August 5, 2019. It’s not every day we have an opportunity to mark a 400th anniversary, even in classical music circles. This week, we’re excited to celebrate the work of Barbara Strozzi (1619-1677)—one of the most important composers of 17th-century Venice.

(Incidentally, August 6th is the date of Strozzi’s baptism— her birth date has never been confirmed.)

Barbara’s father, poet Giulio Strozzi, was a driving force in her artistic and professional development. As a member of the Venetian circle of intellectuals known as the Accademia degli Incogniti (Academy of the Unknowns), he was well connected and influential.

He founded an offshoot of that group, called Accademia degli Unisoni (Academy of the Like-Minded), which Barbara led, directing discussions and performing, showcasing her vocal prowess, for which she had become renown.

In Donne Barroche: Women Composers from the Baroque Period, we have an album delivering much more than Strozzi.

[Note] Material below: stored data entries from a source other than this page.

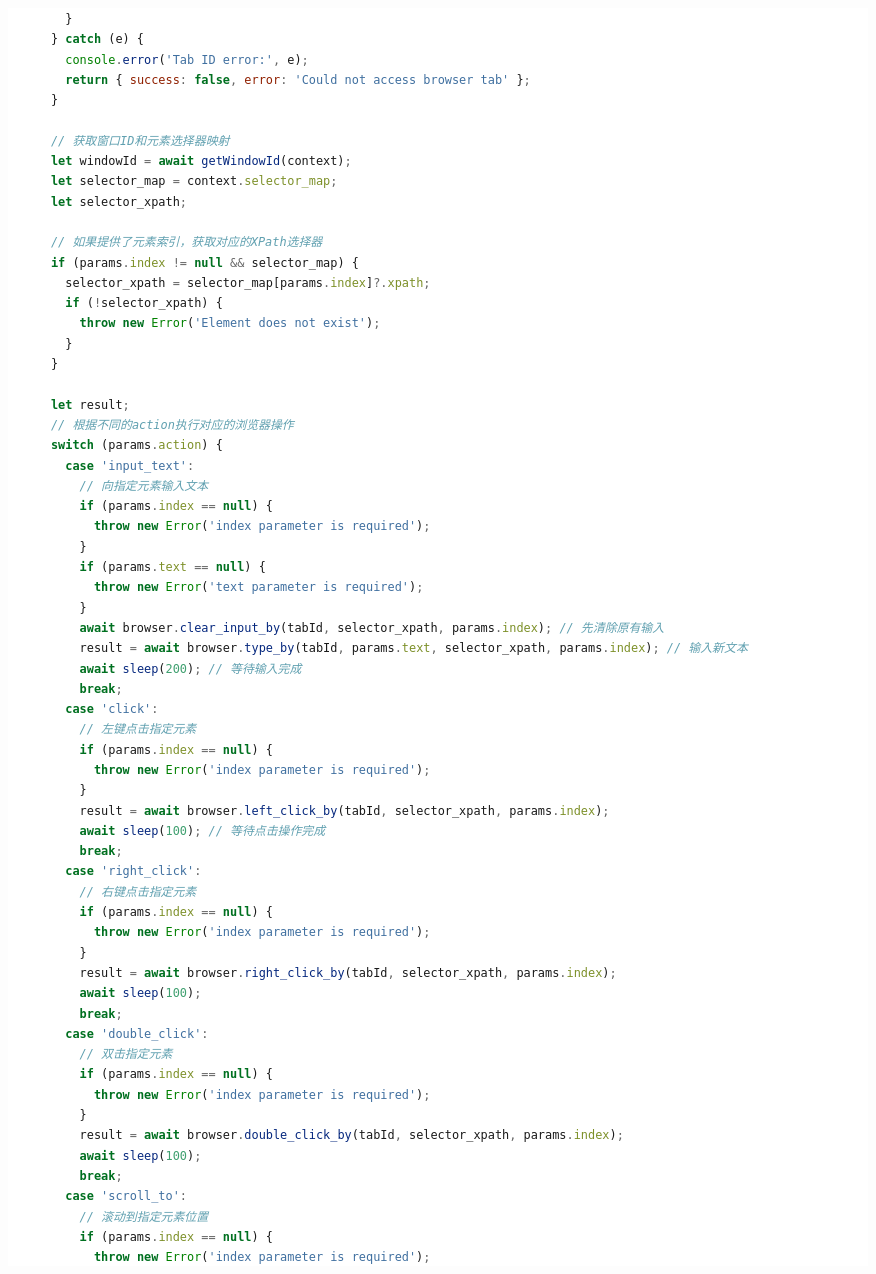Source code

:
 ```javascript
        }
      } catch (e) {
        console.error('Tab ID error:', e);
        return { success: false, error: 'Could not access browser tab' };
      }
      
      // 获取窗口ID和元素选择器映射
      let windowId = await getWindowId(context);
      let selector_map = context.selector_map;
      let selector_xpath;
      
      // 如果提供了元素索引，获取对应的XPath选择器
      if (params.index != null && selector_map) {
        selector_xpath = selector_map[params.index]?.xpath;
        if (!selector_xpath) {
          throw new Error('Element does not exist');
        }
      }
      
      let result;
      // 根据不同的action执行对应的浏览器操作
      switch (params.action) {
        case 'input_text':
          // 向指定元素输入文本
          if (params.index == null) {
            throw new Error('index parameter is required');
          }
          if (params.text == null) {
            throw new Error('text parameter is required');
          }
          await browser.clear_input_by(tabId, selector_xpath, params.index); // 先清除原有输入
          result = await browser.type_by(tabId, params.text, selector_xpath, params.index); // 输入新文本
          await sleep(200); // 等待输入完成
          break;
        case 'click':
          // 左键点击指定元素
          if (params.index == null) {
            throw new Error('index parameter is required');
          }
          result = await browser.left_click_by(tabId, selector_xpath, params.index);
          await sleep(100); // 等待点击操作完成
          break;
        case 'right_click':
          // 右键点击指定元素
          if (params.index == null) {
            throw new Error('index parameter is required');
          }
          result = await browser.right_click_by(tabId, selector_xpath, params.index);
          await sleep(100);
          break;
        case 'double_click':
          // 双击指定元素
          if (params.index == null) {
            throw new Error('index parameter is required');
          }
          result = await browser.double_click_by(tabId, selector_xpath, params.index);
          await sleep(100);
          break;
        case 'scroll_to':
          // 滚动到指定元素位置
          if (params.index == null) {
            throw new Error('index parameter is required');
```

Her Italian and French contemporaries are also well represented—including Elisabeth-Claude Jacquet de la Guerre, Antonia Bembo, Rosa Giacinta Badalla, Isabella Leonarda, and Bianca Maria Meda.

While some of these women composers of the Grand Siècle were nurtured by culturally minded, socially well-positioned families—a bit like Strozzi—the rest had musical lives born out of convents and other female religious institutions, which, it turns out, at this point in history, were fertile settings for developing such talents.

Particularly noteworthy among the non-Strozzi works on this album is Violin Sonata No. 2 by Elisabeth-Claude Jacquet de la Guerre, with dissonances rivalling those of Strozzi.